▶ Potongan Teks
<<<<

Pendahuluan
Dalam saresehan Selasa Wage-an Yogya Semesta ke-XVI yang baru lalu, tidak seperti biasa, suasana kali ini bernuansa non-jawa, globalistik serta high-tech. Topik diskusi berkisar seputar makna, peran dan fungsi Industri Kreatif di lingkungan Propinsi DIY, peran dan fungsi IT, maksud dan tujuan corporate social responsibility menurut pemahaman Pemakalah, serta himbauan para Panelis lainnya agar Industri Kreatif ini mendapat dukungan pemerintah Daerah lewat BPD-DIY. Masalahnya, menurut kajian British Council bersama Universitas Bina Nusantara, Industri Kreatif (creative industry) di lingkungan Propinsi DIY tersebut mampu menyumbangkan produk domestik bruto (PDB) senilai Rp. 300 triliun atau sekitar 10 persen dari total PDB Nasional. (buletin Yogya Semesta edisi ke-XV ? ), selain menyerap tenaga kerja. Karena memiliki keunggulan pada aspek ‘budaya, pendidikan, pariwisata dan kerajinan’ (ibid), maka Pemerintah Daerah Ngayogyakarta Hadiningrat tampaknya akan menggunakan peluang tersebut untuk meningkatkan kesejahteraan masyarakat melalui dukungannya terhadap Industri Kreatif. Di bawah ini disampaikan ulasan singkat tentang makna serta peran penting corporate social responsibility menurut konsep umum dan pengimplementasiannya di Propinsi Ngayogyakarta Hadiningrat.

>>>>

▶ Informasi yang Diberikan
<<<<

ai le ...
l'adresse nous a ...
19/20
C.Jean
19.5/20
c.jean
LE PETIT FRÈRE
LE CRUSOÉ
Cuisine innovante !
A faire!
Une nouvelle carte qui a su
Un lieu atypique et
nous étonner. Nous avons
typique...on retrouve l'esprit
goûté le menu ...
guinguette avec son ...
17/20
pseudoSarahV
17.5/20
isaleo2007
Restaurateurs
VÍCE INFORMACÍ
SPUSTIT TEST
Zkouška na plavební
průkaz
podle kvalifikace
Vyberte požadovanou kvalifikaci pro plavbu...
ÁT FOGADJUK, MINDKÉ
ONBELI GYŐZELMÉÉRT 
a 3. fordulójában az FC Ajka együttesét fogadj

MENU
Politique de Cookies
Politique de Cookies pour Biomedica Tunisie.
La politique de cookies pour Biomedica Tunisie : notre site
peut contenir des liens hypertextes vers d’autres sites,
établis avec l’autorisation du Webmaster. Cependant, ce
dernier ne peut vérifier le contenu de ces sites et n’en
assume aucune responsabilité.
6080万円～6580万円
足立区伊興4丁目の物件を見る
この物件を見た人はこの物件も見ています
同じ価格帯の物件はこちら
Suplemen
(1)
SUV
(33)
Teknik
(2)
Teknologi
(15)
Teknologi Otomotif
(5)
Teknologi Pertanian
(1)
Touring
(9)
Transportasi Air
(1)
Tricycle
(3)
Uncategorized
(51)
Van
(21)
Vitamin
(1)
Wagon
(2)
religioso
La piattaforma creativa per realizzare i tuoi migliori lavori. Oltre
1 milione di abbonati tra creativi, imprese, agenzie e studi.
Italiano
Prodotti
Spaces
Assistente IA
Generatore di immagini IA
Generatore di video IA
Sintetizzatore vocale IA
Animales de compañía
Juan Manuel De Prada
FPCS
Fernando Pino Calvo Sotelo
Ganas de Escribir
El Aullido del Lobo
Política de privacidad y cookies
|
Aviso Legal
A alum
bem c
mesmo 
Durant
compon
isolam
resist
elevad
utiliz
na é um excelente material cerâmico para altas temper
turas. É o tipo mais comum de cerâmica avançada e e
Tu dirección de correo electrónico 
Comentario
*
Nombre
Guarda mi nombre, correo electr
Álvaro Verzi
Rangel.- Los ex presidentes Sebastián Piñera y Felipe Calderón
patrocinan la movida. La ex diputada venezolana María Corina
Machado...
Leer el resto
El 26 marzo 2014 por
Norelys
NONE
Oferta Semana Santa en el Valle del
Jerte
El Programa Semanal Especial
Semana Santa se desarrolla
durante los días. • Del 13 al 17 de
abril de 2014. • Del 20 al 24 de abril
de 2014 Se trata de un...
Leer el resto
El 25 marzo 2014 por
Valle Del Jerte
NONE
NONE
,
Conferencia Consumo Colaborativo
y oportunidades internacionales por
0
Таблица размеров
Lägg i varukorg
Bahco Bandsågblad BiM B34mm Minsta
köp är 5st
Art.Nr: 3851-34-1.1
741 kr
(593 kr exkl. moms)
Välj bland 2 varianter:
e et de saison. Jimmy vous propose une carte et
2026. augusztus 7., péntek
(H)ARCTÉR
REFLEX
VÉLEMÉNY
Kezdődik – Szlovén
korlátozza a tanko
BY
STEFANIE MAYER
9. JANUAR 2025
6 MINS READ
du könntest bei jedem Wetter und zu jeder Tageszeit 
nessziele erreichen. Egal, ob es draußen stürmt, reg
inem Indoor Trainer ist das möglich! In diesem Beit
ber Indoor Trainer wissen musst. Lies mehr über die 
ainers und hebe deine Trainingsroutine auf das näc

>>>>

▶ Tugas Latihan Ini
- A) Menurut potongan teks, berapa nilai PDB yang mampu disumbangkan Industri Kreatif di Propinsi DIY berdasarkan kajian British Council bersama Universitas Bina Nusantara?
- B) Sebutkan semua aspek keunggulan yang dimiliki Industri Kreatif di Propinsi DIY menurut potongan teks.

▶ Jawaban Tugas
- A) Rp. 300 triliun, atau sekitar 10 persen dari total PDB Nasional.

- B) Budaya, pendidikan, pariwisata, dan kerajinan.